* [STATED TASK] Retype the lines below word for word, leaving out the pictures.

* [ITEMS]

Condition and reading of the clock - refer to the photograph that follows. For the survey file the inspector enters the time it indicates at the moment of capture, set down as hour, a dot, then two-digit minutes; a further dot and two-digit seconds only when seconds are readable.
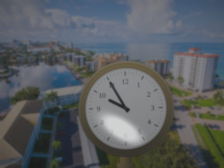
9.55
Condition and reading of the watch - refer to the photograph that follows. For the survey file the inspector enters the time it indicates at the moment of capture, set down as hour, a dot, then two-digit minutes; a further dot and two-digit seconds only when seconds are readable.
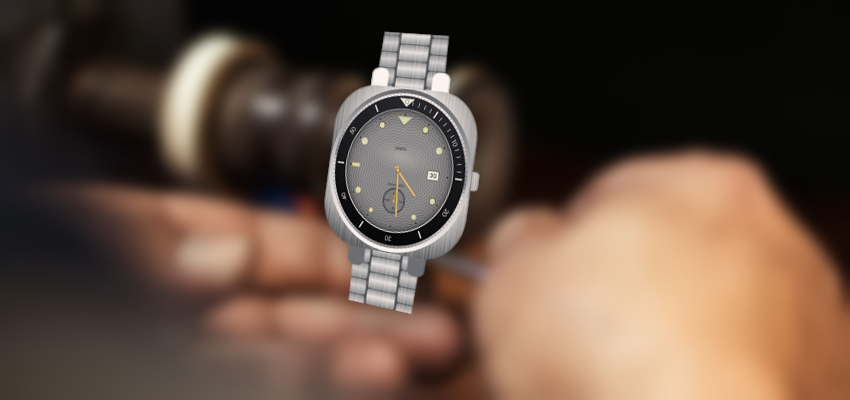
4.29
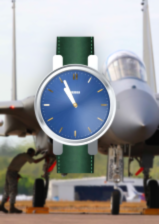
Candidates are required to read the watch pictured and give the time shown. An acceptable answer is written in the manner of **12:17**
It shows **10:56**
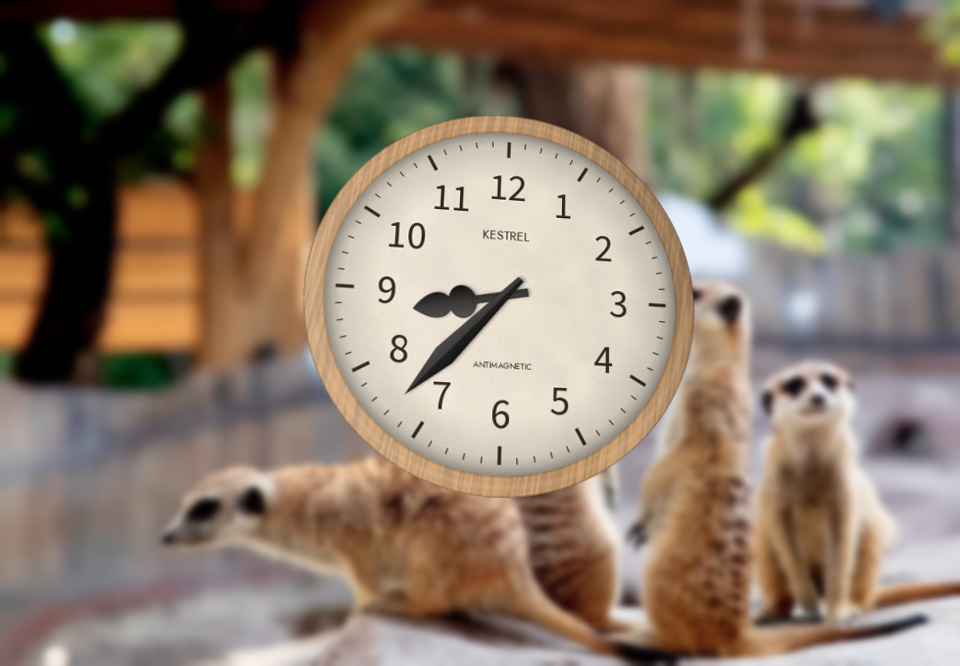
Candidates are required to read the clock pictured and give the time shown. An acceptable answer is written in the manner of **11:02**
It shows **8:37**
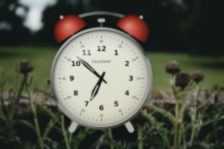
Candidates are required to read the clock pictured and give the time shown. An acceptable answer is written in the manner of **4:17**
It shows **6:52**
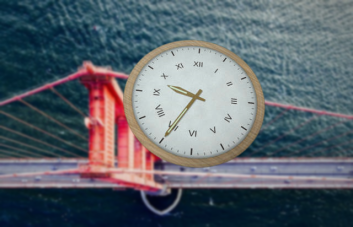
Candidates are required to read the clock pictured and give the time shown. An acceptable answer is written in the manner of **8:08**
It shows **9:35**
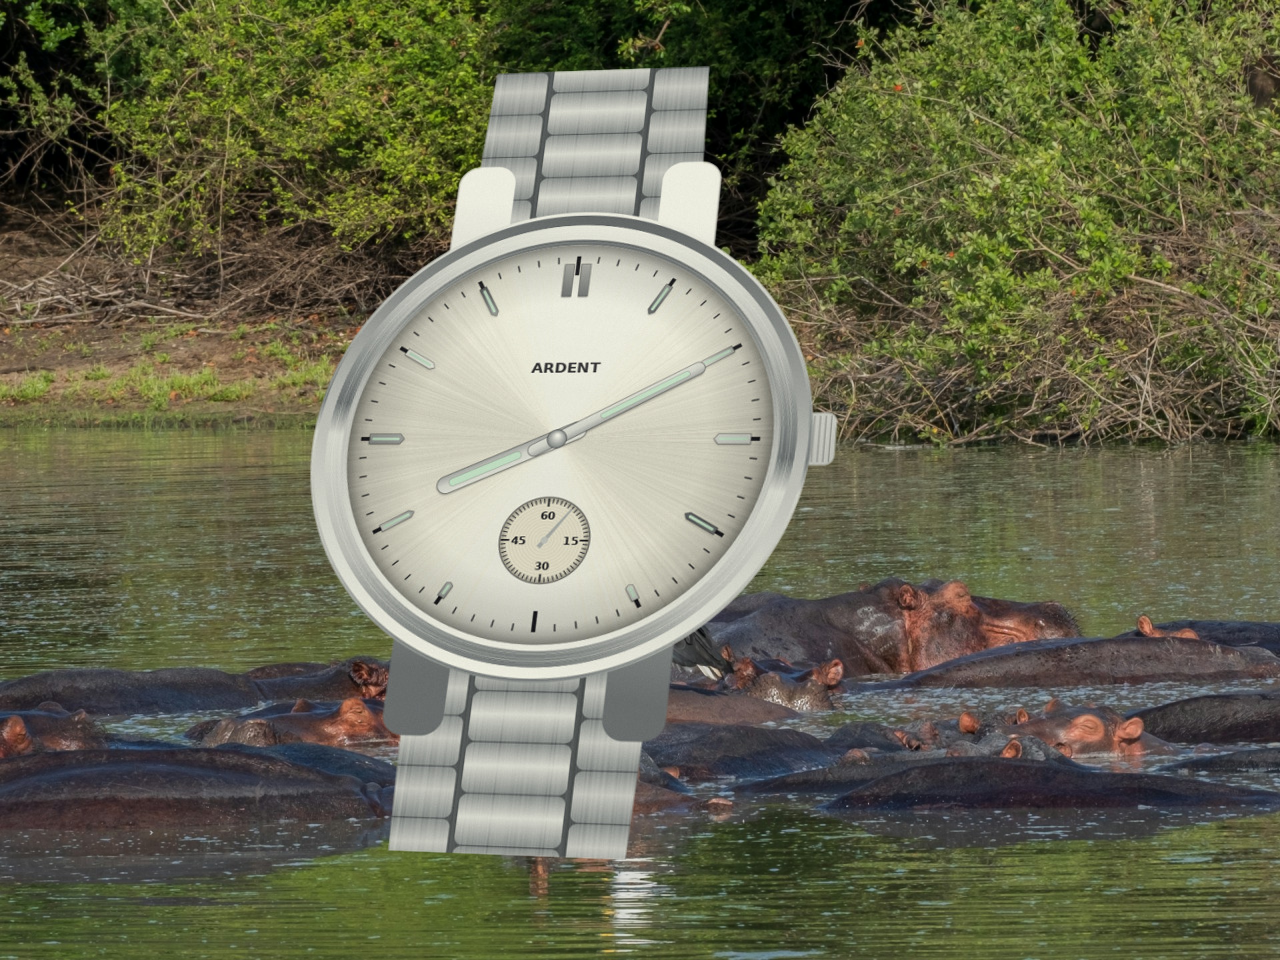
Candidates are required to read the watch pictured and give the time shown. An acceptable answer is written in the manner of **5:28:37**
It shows **8:10:06**
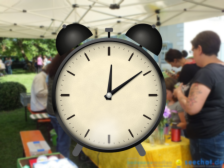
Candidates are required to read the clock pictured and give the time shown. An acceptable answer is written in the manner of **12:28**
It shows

* [RESULT FOR THIS EXERCISE]
Condition and reading of the clock - refer to the photograph that follows. For the survey file the inspector enters the time it indicates at the moment of capture, set down as hour, a dot, then two-digit minutes; a further dot and two-digit seconds only when seconds are readable.
9.55
Condition and reading of the watch - refer to the photograph that follows. For the survey file the inspector enters the time it indicates at the moment of capture, set down as hour, a dot, then two-digit minutes; a further dot and two-digit seconds only when seconds are readable.
4.29
Candidates are required to read the watch pictured and give the time shown. An acceptable answer is written in the manner of **12:17**
It shows **10:56**
Candidates are required to read the clock pictured and give the time shown. An acceptable answer is written in the manner of **11:02**
It shows **8:37**
Candidates are required to read the clock pictured and give the time shown. An acceptable answer is written in the manner of **4:17**
It shows **6:52**
Candidates are required to read the clock pictured and give the time shown. An acceptable answer is written in the manner of **8:08**
It shows **9:35**
Candidates are required to read the watch pictured and give the time shown. An acceptable answer is written in the manner of **5:28:37**
It shows **8:10:06**
Candidates are required to read the clock pictured and give the time shown. An acceptable answer is written in the manner of **12:28**
It shows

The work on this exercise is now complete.